Именно она, песня-тайна, доводила Кэлба до безумия. Бруно не понимал, по какой причине, но молчал он нарочно и, надо признать, не без удовольствия. Кэлб простаивал перед попугаем часами, зажав в одной руке карандаш, а в другой лист бумаги, и умолял Бруно спеть эту давнюю песню, песню катящихся вагонов. По всей комнате были разбросаны листки бумаги, испещренные значками, похожими на следы птичьих когтей. По каким-то правилам, о существовании которых Бруно догадывался, но пользоваться которыми не умел, из этих значков можно было сложить его песню; это были ее части, простые и прилипчивые, мгновенно запоминающиеся. Иногда человек отлучался из комнаты, где они все время находились вдвоем, но потом возвращался с маленьким голубым конвертом, который жадно разрывал, словно там была еда. К вящему разочарованию и неудовольствию Бруно, внутри конверта оказывался всего лишь листочек, тоже испещренный значками. И все начиналось сызнова: опять мольбы, опять угрозы.
Человек стоял перед ним босой и полуголый, с бумажкой из голубого конверта в руках, и что-то бормотал. Он вернулся совсем недавно и тяжело дышал после подъема по крутой лестнице. От него шел сильный запах, его запах, запах умерщвленной и брошенной в кипяток птицы.
— Должна же быть приставка, — в отчаянии повторял он.
Это был язык мальчика и его родителей. Еще Кэлб умел говорить на языке Бедногореджи и его родителей, а однажды к нему пришел человек — больше сюда ни разу никто не приходил, — с которым этот сумасшедший без труда беседовал на языке пана Вежбицкого. Этого маленького портняжку с печальным голосом Бруно всегда вспоминал с благоговением, потому что именно он продал попугая родителям мальчика. Пан Вежбицкий, таким образом, оказался причастен к тому, что после длинной череды бессмысленных скитаний жизнь Бруно обрела смысл и счастье, хотя он сам понял это только сейчас, лишившись Линуса и оглядываясь на прошлое.
— Где я возьму ему эту сраную приставку?
Рука с листком бумаги упала вниз, безумные глаза уставились на Бруно. Попугай склонил голову набок, в чем любой из его сородичей усмотрел бы выражение сарказма и непреклонности, и ждал.
— Буквы где, а, буквы? Ты знаешь, что такое буквы? Для письма, понимаешь? Письмо.
Он понимал, что такое письмо, по крайней мере, слово было ему знакомо. Так называется яркий бумажный конверт, человек жадно хватает его, разрывает, а потом долго держит листок, который лежал внутри, перед глазами, а глаза несчастные, они не черные, а белые и двигаются туда-сюда, туда-сюда.
— Буквы, — не сдавался Кэлб. — Алфавит, понимаешь? А, Б, В…
Бруно поднял голову. При слове «алфавит» его сердце бешено забилось. Он обожал алфавиты, не было песен слаще.
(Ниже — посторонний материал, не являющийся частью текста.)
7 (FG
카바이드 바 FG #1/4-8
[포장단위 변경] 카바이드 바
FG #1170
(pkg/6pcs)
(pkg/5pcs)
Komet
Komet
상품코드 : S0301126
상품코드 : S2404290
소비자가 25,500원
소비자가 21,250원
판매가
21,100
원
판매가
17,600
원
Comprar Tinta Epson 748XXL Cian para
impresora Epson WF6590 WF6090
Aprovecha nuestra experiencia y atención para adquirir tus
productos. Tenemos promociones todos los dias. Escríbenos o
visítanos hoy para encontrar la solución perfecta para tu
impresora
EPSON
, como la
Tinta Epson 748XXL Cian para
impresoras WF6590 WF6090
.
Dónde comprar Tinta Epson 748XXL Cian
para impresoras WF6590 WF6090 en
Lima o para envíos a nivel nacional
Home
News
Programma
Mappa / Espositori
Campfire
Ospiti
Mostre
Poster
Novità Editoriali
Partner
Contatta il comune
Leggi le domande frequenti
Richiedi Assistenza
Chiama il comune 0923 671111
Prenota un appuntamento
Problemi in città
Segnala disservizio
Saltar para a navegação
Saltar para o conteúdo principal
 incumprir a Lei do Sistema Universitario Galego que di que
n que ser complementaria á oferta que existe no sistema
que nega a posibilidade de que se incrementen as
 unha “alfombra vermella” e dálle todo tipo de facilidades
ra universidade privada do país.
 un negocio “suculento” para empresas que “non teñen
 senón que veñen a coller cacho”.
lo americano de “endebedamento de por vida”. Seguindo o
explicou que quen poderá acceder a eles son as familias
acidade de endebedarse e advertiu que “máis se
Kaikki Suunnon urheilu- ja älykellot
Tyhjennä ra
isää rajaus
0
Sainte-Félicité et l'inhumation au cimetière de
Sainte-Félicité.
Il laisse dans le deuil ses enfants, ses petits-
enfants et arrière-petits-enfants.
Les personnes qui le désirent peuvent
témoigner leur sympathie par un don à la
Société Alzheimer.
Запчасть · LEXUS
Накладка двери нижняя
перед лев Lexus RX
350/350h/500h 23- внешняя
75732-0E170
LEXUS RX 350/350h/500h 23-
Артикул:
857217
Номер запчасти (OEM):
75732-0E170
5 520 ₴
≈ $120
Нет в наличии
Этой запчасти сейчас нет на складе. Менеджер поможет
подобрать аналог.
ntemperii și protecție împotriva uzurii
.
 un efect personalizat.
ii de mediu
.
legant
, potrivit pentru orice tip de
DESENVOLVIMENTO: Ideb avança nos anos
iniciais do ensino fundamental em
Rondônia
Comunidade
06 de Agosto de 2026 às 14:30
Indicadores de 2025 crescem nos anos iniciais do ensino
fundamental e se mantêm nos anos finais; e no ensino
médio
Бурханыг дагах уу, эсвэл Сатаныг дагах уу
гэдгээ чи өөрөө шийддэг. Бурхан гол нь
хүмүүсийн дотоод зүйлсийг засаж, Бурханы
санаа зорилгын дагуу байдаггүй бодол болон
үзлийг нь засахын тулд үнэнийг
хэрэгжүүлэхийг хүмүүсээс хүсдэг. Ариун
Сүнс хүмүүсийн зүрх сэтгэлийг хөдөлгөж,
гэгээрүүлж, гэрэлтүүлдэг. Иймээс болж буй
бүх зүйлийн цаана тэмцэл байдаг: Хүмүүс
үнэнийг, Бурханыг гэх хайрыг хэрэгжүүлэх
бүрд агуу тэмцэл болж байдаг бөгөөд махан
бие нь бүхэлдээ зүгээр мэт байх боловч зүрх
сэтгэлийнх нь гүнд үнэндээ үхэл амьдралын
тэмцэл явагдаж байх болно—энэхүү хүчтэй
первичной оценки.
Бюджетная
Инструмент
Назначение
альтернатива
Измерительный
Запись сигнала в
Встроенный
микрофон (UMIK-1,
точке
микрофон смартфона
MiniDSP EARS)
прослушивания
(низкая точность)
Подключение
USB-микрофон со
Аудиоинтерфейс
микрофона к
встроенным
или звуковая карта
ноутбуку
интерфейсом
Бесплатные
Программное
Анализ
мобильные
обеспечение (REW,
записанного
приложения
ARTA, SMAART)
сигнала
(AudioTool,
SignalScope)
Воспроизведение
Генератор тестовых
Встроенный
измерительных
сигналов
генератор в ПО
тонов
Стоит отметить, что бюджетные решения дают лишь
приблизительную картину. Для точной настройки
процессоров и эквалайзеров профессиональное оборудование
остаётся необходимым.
Он вспомнил, как Линус, едва научившись говорить, выводил песенку-азбуку смешным непослушным голоском. Это воспоминание причиняло боль, песня Линуса поднималась и бурлила в нем, он чувствовал, что она вот-вот вырвется наружу, что его лапы изнывают от тоски по худенькому мальчишескому плечу. Но он молчал. Человек несколько раз моргнул, злобно и глубоко втягивая воздух своим мягким бледным клювом.
— Ну, давай, — сказал он и оскалился. — Ну, пожалуйста. Пожалуйста!
Песня-азбука распирала Бруно грудь, она ширилась и разрасталась, словно волна. Как и у всех его сородичей, где-то внутри у него находилась вечно саднящая точка, которая, если запеть, почти переставала болеть. Стоит только начать песню-азбуку, которой добивается сейчас этот человек, как станет легче. А если петь песню вагонов, занозой сидящую в голове куда дольше и глубже, чем тысячи других песен, которые он знал, то боль пройдет совсем. Он не мог объяснить, почему эта песня так дорога ему; дело, несомненно, было в горечи: горечи заточения, скитаний, обретения Линуса, катящихся мимо вагонов, папы и мамы мальчика и безумного молчания, поглотившего оторванного от родителей ребенка. С каким наслаждением он спел бы сейчас эту песню вагонов! Но песня-азбука тоже хороша. Можно было бы спеть совсем немножечко, только самое начало. Человеку все равно надо совсем другое. Блестящий левый глаз с вызовом покосился на Кэлба. Борьба шла не первую неделю.